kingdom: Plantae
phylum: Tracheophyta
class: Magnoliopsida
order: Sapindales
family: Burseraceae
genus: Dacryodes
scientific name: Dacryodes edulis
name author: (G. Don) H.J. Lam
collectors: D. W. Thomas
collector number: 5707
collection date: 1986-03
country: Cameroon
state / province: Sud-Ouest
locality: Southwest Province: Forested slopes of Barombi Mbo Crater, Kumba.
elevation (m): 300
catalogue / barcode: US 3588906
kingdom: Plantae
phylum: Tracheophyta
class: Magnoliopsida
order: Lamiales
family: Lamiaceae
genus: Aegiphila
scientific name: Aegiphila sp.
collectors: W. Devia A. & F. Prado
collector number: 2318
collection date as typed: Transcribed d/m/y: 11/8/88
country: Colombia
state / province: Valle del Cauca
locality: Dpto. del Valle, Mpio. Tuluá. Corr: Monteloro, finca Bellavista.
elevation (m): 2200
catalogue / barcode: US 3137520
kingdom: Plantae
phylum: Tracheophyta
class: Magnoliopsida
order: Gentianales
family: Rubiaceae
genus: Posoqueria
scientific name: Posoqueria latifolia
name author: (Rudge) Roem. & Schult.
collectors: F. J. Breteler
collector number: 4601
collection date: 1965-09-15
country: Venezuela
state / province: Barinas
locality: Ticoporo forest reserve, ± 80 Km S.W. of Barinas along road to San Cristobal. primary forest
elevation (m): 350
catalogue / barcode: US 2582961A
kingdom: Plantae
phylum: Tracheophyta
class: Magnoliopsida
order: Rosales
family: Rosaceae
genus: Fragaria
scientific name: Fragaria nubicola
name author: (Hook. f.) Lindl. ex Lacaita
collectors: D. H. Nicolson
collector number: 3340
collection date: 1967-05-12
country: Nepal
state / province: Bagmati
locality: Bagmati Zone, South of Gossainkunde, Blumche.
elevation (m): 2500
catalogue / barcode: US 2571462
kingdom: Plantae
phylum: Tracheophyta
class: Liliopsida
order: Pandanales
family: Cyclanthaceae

_ _ _

What the task asks:
How many lines in the records contain the word "state"? Reply with the number only.

Result for this exercise:
4